There are other tapes that are almost as bad, such as many brands of clear tape. Nothing should ever be mounted using anything other than pure "certified acid free mounting tape, and/or other acid free products". Anything else is just plain junk. I also consider any kind of acid free masking tape junk. Why? Because anyone else opening up your nicely mounted piece in the future is going to see masking tape. They won't know it is an acid free type and they will take one look and consider the fellow putting that project together stupid, dumb or both. Do you want your name on that piece?
Everyone should be required to put their name on the back of the finished pieces. They might then be very compelled to use top quality materials in their work. You might want to check the backs of a few pieces in your local frame shop just to see if they value their work enough to put their name on it. If not, I would go elsewhere to have your work done. Or have fun and do it yourself! You can buy all the materials and tools needed right here and I assure you it is easy and fun.

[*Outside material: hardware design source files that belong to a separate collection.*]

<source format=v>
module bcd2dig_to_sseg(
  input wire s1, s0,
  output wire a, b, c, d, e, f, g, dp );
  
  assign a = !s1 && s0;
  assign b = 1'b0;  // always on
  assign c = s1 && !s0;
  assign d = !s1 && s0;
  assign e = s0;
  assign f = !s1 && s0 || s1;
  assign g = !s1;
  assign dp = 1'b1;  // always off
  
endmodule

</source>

Another way to quickly ruin art is to mount it using double sided Adhesive Transfer Tape known as "ATG" Tape. I’ve seen framers in frame it quick shops mount art by slapping on several strips of ATG tape and pressing the art down upon it. This ruins the art. Not only is the art permanently glued to the board, but also the artwork doesn't’t have a chance to breathe and flex due to changes in temperature and humidity. Because the art hasn’t been mounted correctly, the art usually bends and buckles over time. I’m certain you’ve seen art mounted like this. Another problem I’ve witnessed over and over, is the method of running a bead of ATG tape RIGHT OVER THE TOP OF THE ART, and then pressing a mat board down onto the art. What a waste! I have to rate this as the number one worst way to ruin someone’s art. This is being done by many of the poster frame shops that sell art cheaply, usually using plastic frames and Plexiglas.
The picture above shows a work of art mounted to a mat board by the use of ATG tape run across the top of the art. This is the correct way to distroy art. The method works every time to make a piece of art worthless in short order! Also the art was mounted to the mat, that is something that should never be done.

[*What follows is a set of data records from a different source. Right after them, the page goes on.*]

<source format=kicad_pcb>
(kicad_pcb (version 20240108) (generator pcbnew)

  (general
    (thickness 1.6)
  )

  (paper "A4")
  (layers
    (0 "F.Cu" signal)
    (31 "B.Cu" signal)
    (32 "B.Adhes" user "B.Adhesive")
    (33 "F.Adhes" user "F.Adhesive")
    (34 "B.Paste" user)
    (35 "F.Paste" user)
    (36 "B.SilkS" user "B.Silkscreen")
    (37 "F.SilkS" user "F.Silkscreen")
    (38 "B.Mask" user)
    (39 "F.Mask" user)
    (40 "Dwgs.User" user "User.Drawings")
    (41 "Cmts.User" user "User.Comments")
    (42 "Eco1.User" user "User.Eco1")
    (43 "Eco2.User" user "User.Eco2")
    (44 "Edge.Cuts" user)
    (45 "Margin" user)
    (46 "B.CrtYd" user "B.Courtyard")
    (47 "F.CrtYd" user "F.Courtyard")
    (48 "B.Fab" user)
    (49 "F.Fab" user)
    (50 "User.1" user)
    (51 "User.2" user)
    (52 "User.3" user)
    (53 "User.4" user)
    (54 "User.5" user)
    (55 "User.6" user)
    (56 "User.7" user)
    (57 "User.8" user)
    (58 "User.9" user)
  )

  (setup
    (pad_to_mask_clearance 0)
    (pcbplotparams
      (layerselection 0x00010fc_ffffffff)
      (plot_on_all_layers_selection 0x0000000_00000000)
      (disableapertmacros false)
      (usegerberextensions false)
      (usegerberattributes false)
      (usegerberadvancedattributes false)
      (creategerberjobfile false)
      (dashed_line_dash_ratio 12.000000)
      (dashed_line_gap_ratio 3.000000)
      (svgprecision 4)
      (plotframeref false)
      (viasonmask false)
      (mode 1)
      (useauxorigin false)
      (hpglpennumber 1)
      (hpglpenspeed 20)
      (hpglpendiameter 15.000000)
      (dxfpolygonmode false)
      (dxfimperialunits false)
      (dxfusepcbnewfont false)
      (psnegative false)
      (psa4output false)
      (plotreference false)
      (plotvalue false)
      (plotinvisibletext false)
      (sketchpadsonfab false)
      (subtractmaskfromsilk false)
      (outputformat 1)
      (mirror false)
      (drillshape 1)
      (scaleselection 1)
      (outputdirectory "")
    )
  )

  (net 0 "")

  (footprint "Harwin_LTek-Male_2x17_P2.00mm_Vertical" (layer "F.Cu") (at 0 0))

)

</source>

Click here to see a larger image of the wrong way to mount works of art
Adhesive Transfer Tape, or ATG tape should never come in contact with any art. This includes the acid free brands of ATG tape. This tape is not meant to mount art. It is meant for other uses such as putting paper backing on frames and other gluing jobs that do not come into contact with the art, pictures or posters that are being mounted.

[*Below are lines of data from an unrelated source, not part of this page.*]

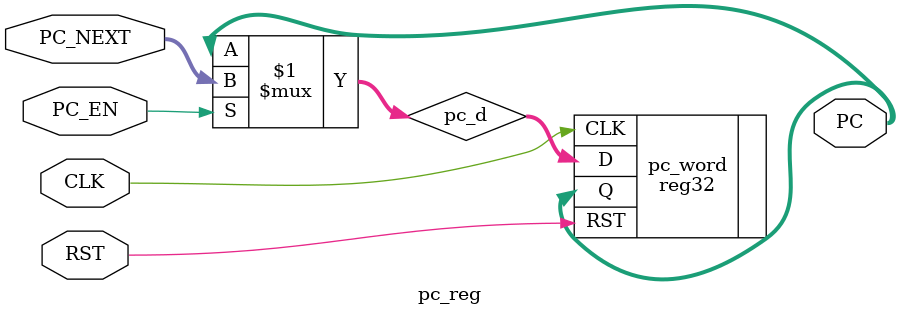
<source format=v>
`timescale 1ns/1ps

module pc_reg (
    input  wire        CLK,
    input  wire        RST,
    input  wire        PC_EN,      // PC 更新有効
    input  wire [31:0] PC_NEXT,    // 次の PC 値
    output wire [31:0] PC          // 現在の PC
);
    wire [31:0] pc_d;   // reg32 への入力（PC_EN でゲート）

    // PC_EN が 0 のとき自身の値でホールド、1 のとき PC_NEXT を入力
    assign pc_d = PC_EN ? PC_NEXT : PC;

    // reg32 で PC 値を保持
    reg32 pc_word (
        .CLK(CLK),
        .RST(RST),
        .D(pc_d),
        .Q(PC)
    );
endmodule

</source>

Customers have brought us many such pieces to be re-framed and it is almost impossible because the art has been ruined. It is a shame to say that some people have been trained to mount art this way in order to speed up production. I cannot condone such practices. It is totally unfair to the customer. When buying a piece of art for resale, or to put in your home or office, it will be unknown to you how the art was mounted. Did the framer use acid free mount boards? Did he use conservation materials and techniques? Are the mats rag mats? It can be difficult to tell just by looking at the picture. You should never buy any art without asking these questions. At Grignon's Art and Frame you can always be assured that we use only conservation materials and techniques at all times, on all art that we sell on this site.